■ Extracted data ■

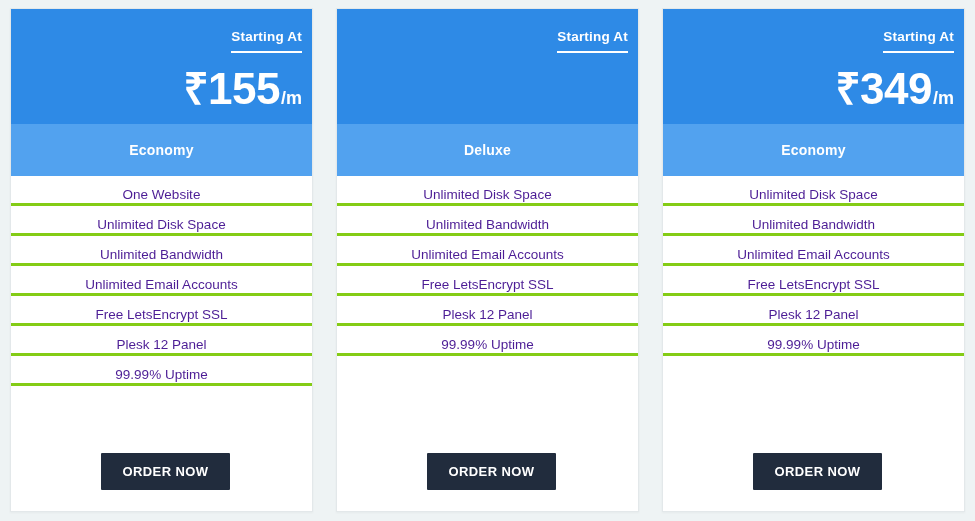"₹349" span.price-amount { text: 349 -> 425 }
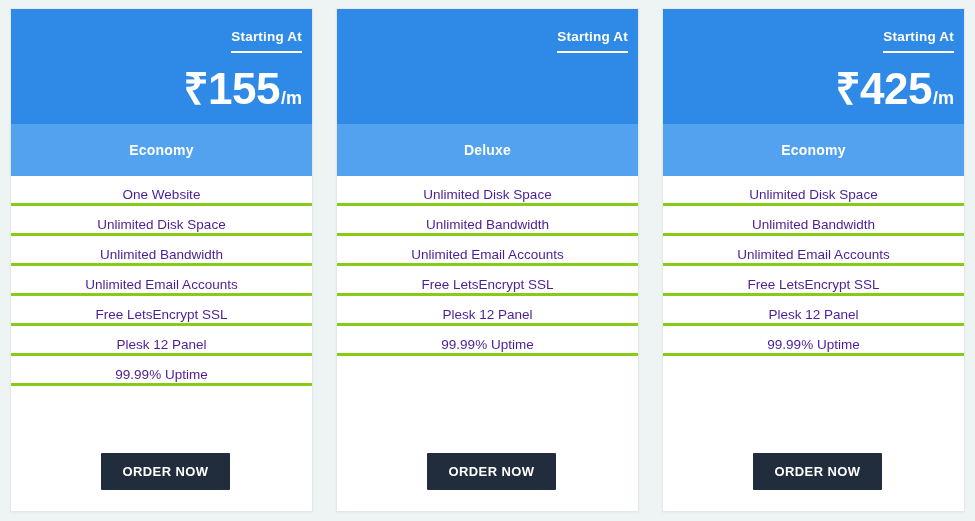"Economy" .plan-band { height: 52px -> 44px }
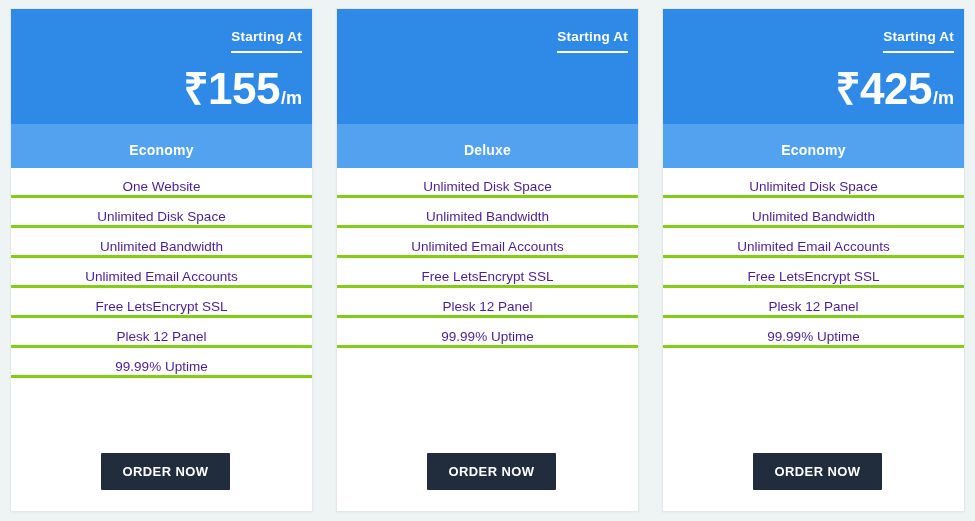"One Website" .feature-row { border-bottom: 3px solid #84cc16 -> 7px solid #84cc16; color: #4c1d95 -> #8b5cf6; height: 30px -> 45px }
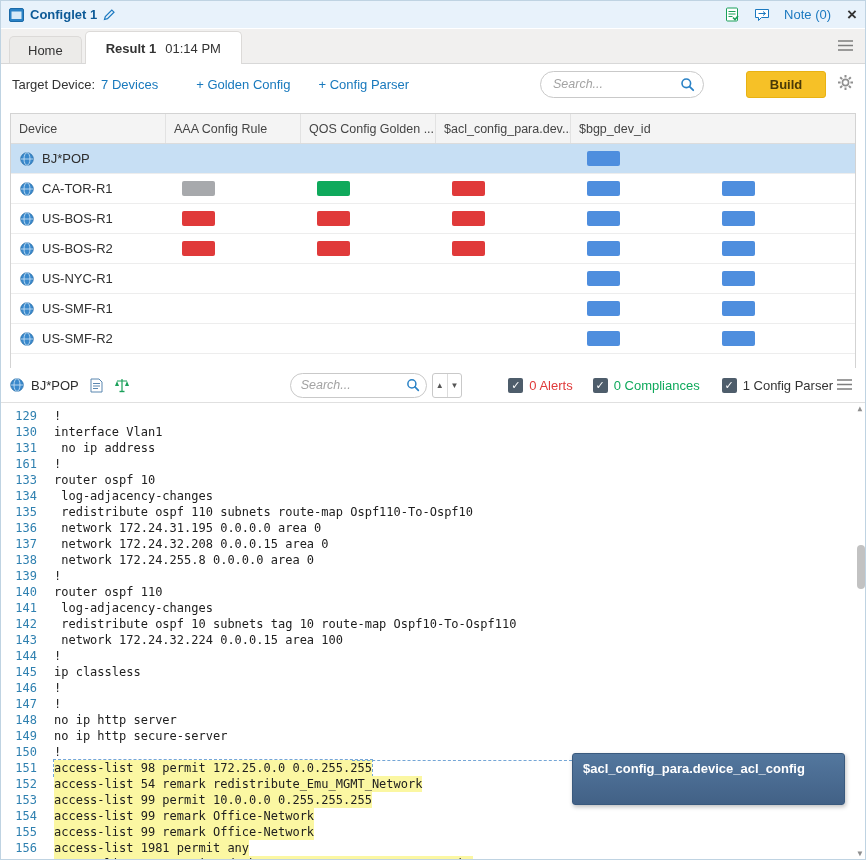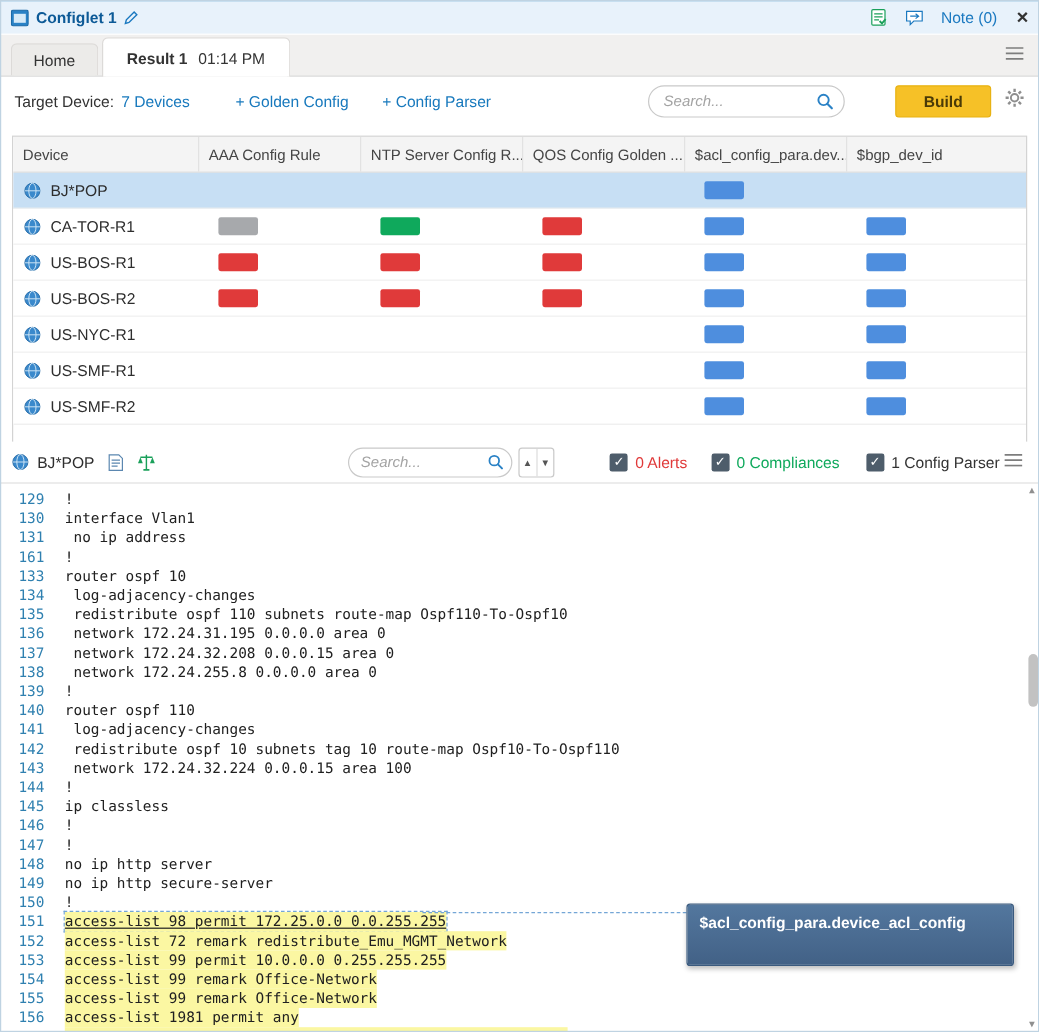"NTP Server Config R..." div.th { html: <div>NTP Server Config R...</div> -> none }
* * *
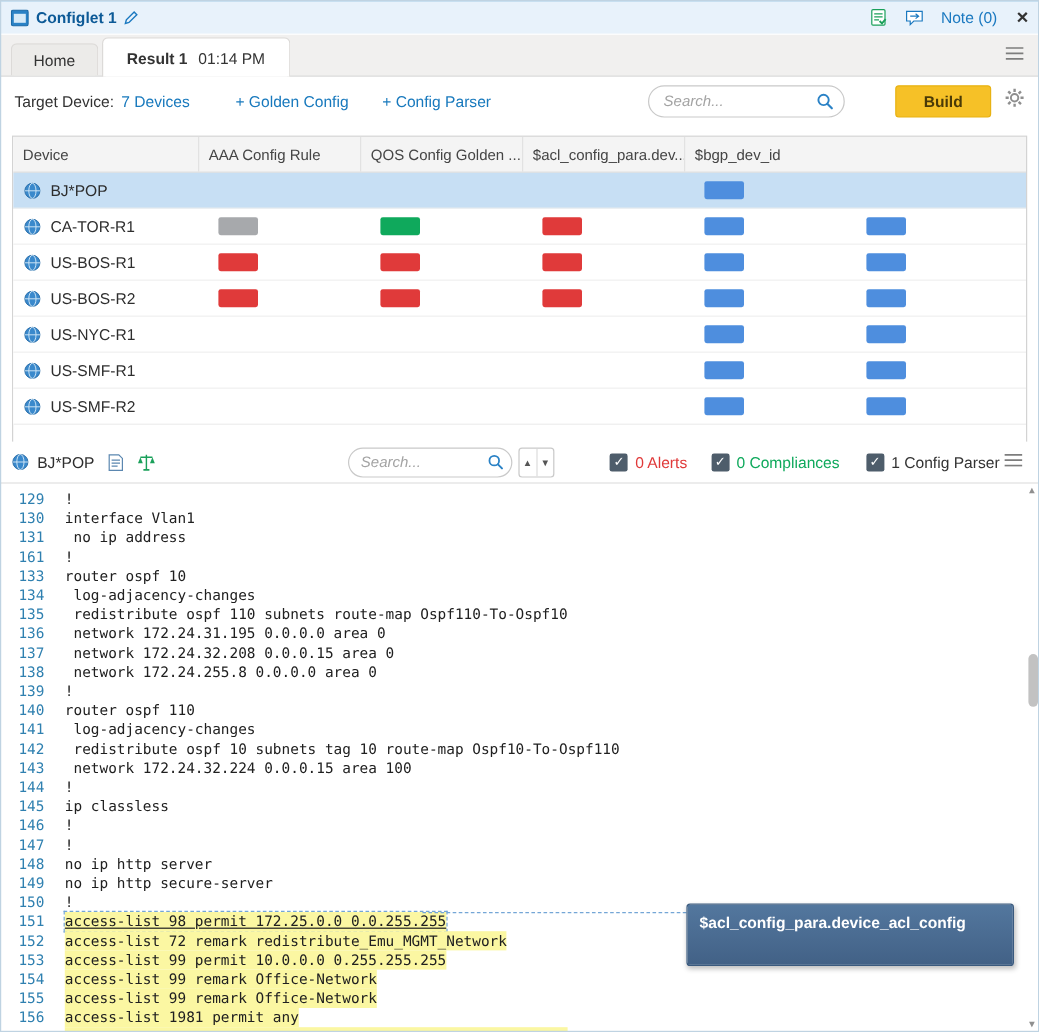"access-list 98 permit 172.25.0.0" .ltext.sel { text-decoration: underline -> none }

■ What you are asked to do ■
Set down again, exactly, every line above from the one with "border-bottom: 3px solid" down to the one with "html: <div>NTP Server", both ends included. No pictures, and nothing else.

■ Solution ■
"One Website" .feature-row { border-bottom: 3px solid #84cc16 -> 7px solid #84cc16; color: #4c1d95 -> #8b5cf6; height: 30px -> 45px }
"NTP Server Config R..." div.th { html: <div>NTP Server Config R...</div> -> none }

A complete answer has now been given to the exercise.